Ironbound Farms raises different breeds of pasture-raised hens resulting in a multi-color mix of shells including green, blue, pink, and multiple shades of brown. Being on pasture and being supplemented with local organic grains gives them a creamy rich yolk. Their freshness being that they are harvested and delivered within a few days gives the yolks a lot of integrity and perkiness. Very noticeable if you're baking or doing anything that involves whipping the whites. The consistency allows air to be incorporated quicker and more of it. Why are they different colors? The color of an eggshell is determined by the breed of the hen. Some hens lay brown eggs while others lay white, pink, green or blue.
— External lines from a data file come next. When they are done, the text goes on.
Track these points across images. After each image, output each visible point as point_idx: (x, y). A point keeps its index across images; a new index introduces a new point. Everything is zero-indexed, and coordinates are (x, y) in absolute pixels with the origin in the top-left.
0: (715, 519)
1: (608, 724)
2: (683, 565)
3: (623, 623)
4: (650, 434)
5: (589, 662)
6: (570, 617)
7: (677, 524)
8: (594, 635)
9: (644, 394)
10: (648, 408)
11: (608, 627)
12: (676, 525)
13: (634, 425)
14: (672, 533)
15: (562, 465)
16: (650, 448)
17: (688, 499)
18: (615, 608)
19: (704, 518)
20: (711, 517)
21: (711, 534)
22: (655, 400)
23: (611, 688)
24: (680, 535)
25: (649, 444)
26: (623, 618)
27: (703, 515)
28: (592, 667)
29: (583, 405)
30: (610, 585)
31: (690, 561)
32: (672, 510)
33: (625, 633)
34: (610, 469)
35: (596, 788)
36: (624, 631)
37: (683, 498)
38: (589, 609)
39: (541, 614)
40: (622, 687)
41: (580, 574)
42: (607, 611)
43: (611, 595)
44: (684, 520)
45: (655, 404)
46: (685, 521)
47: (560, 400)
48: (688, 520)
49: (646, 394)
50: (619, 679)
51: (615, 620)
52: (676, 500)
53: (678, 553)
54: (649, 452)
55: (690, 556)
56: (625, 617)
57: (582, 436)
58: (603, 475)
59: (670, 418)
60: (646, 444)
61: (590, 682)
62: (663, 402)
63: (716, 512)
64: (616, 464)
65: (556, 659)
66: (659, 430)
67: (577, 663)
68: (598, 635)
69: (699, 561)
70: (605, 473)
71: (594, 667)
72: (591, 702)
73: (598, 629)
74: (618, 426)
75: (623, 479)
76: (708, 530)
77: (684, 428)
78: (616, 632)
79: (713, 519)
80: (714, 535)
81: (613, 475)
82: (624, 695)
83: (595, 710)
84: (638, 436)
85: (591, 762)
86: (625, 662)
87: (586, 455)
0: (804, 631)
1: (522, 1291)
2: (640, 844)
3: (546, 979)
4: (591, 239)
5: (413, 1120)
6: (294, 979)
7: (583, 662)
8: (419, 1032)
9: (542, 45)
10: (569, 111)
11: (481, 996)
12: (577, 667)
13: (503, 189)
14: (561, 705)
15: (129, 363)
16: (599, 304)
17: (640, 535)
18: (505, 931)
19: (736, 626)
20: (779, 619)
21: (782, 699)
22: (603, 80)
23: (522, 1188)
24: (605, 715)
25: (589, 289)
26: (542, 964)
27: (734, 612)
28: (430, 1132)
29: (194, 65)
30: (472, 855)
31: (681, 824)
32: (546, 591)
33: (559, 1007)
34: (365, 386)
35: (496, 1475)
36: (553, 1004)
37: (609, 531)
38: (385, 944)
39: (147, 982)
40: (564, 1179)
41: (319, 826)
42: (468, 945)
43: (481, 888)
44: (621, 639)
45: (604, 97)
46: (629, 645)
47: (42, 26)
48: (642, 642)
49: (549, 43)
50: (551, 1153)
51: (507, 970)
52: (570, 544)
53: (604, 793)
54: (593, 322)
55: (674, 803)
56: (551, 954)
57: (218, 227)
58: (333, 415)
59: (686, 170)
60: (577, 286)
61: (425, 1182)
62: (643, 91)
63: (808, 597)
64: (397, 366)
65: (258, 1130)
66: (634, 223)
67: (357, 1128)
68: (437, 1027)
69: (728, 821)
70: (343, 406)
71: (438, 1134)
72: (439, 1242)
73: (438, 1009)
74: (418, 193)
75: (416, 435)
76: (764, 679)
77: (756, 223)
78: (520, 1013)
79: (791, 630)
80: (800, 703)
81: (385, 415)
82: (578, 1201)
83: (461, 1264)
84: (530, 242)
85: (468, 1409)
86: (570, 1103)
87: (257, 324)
Heritage breeds that lay blue and green eggs are not bred for high volume egg production because raising them takes more time and resources and yields less profit at a mass scale. This is why you won’t find rainbow eggs in your average grocery store! What’s so special? Besides the beautiful colors and obvious taste difference (best eggs ever) these hens replace the need for pest control and fertilizer by foraging. This regenerative farming method is known as silvopasture.

Ironbound Farm

Asbury, NJ

Ironbound Farm is dedicated to growing healthy food, which is produced using resilient ecological stewardship. They are a transitional organic farm--meaning they are converting conventional farmland into organic--and never use synthetic fertilizers, pesticides, or herbicides. Ironbound practices regenerative farming in order to restore and transition the land. Specifically, they use farm-made compost and compost teas, minimize soil disturbance through tillage, and integrate livestock into their farm to provide fertility and pest management. They also practice cover cropping and agroforestry while focusing on perennial crops, reintroducing native plants, and planting wildflower meadows to attract and support beneficial insects (like bees!).

Keep refrigerated. In the U.S., farmers are required by the USDA to wash their eggs, thus removing the protective cuticle naturally present on the shells. Without this cuticle layer, eggs require refrigeration to prevent contamination by salmonella.